Alternative tourism in Paris

Although it has been some time since Halloween, any visit to Paris, especially when it is not the first time and there is no urgency to get the best pictures of the Eiffel Tower and Notre Dame, may be well complemented by a visit to the Catacombs of Paris.

Visit Catacombs in Paris? Well, why not?! After all, between the sewers and catacombs, no wonder why the Parisians often say that “Paris repose surunGruyère”, meaning that their city is built on top of a Gruyere cheese, the very typical cheese full of holes on it.

The Catacombs of Paris were opened for its current purpose in the late 18th century. Until then, the tunnels had served as limestone quarrying for construction purposes. In 1780 however, the largest cemetery in Paris, the Cimetière des Saints-Innocents in the Les Halles district had to be closed for public health reasons and after requests of the neighbors. Five years later, a decree made it necessary to remove all human remains from this cemetery.

In 1777 the king created a department of quarries to reinforce the old quarries and prevent, by these means, the collapse of the city. It was decided that all the bones from the cemeteries of the city shall be deposited in the out-of-use limestone quarries that were located in the district of Tombe-Issoire. Work continued until 1860 but the former quarries, now come catacombs, opened in the early 19th century for the general public.

The entry to the Catacombs is located in the No. 1 of Avenue du Colonel, near the metro station Denfert-Rochereau, reachable with metro lines 4 and 6, and RER line B. You can also access the Catacombs taking the buses 38 and 68.

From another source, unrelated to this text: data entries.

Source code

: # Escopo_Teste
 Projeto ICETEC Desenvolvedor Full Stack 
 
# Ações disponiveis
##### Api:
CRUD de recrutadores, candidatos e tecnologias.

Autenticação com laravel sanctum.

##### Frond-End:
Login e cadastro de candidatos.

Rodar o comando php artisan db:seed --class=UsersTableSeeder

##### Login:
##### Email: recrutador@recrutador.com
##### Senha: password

After descending 20 meters under the ground (130 steps), visitors must walk through a narrow tunnel of about 500 meters below the Avenue René Coty to reach the “workshop” where pillars are still used to prevent subsidence as in times the quarries were being used. Then you will arrive in Port Mahon, where Décure, a quarry worker who had been previously imprisoned in the town of Port-Mahon in the Balearic Island of Minorca, reproduced the fort of this city and made other sculptures. Décure unfortunately died in the quarries during a collapse.

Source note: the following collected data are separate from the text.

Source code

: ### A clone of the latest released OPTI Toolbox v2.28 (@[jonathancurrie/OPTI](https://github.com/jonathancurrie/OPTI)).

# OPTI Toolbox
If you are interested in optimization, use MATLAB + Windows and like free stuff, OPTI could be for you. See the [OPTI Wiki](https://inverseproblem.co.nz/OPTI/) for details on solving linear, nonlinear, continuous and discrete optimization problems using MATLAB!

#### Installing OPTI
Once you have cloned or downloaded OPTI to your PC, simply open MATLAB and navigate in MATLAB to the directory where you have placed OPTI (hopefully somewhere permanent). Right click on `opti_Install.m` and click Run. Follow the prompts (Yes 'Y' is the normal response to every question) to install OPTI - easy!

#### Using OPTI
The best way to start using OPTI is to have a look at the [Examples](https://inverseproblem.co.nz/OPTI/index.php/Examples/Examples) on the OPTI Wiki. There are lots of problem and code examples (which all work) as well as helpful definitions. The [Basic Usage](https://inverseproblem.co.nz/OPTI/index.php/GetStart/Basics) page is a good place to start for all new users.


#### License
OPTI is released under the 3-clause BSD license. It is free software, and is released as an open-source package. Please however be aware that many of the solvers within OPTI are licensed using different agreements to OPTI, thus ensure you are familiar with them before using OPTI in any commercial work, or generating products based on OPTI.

After passing the “foot bath of the quarry workers”, an underground body of crystal clear water discovered by quarry workers and used to mix cement, you will reach the ossuary, which greets visitors with a sign: “Stop, here lies the power of death “. Passing through this portal you will access some 780 meters of corridors where the remains of approximately 6 million Parisians rest, distributed orderly and in artistic shapes.

The skulls and long bones are lined up in front, while the rest of the bones lie piled up behind. Some bones are arranged in heart shapes, circles, wreaths or other structures. Other bones are used to decorate pillars or barrels. There are traces of familiar people and many other anonymous people. Those deceased at the time of the French Revolution, which were among the few directly buried in the Catacombs. The story of amacabre illegal underground concert and that of sepulchral lamp used for air circulation prior to the air holes are some of the other things that can be seen in the tour, accompanied by carved phrases alluding to the brevity of life and impending death.

The tour ends when you walk by an educational corridor under the Dumoncel Remy Street, which explains the major damage that may occur to the limestone quarries of Paris when the roof collapses. The tour ends by number 36 of the DumoncelRémy street, a few blocks from the point of entry and close to the metro stations Mouton Duvernet and Alésia. A gift shop is conveniently located opposite the exit.

The catacombs of Paris can be visited from Tuesday to Sunday from 10am to 5pm, except on national holidays. The last entry can take place at 16 hours. The cost of admission is 8 euros, but there is a 50% reduction for students and other benefited groups. You can skip the line and book a walking tour by clicking here.

A printed map of the catacombs and explanation of the points of interest is given to those who enter, but you can also hire an audio guide for 3 euros; available in English. Guided tours are available, but must be booked in advance.

In total, the route takes 2 miles and can be covered in about 45 minutes, or more, depending on your interests. Flash and tripod pictures are not allowed. The tunnels have a temperature of 14 degrees Celsius and moisture or mud may be present in some parts, so you should wear appropriate footwear. There are no toilets, so be sure to use the bathroom before entering.

The Catacombs, a different way to enjoy tourism in Paris!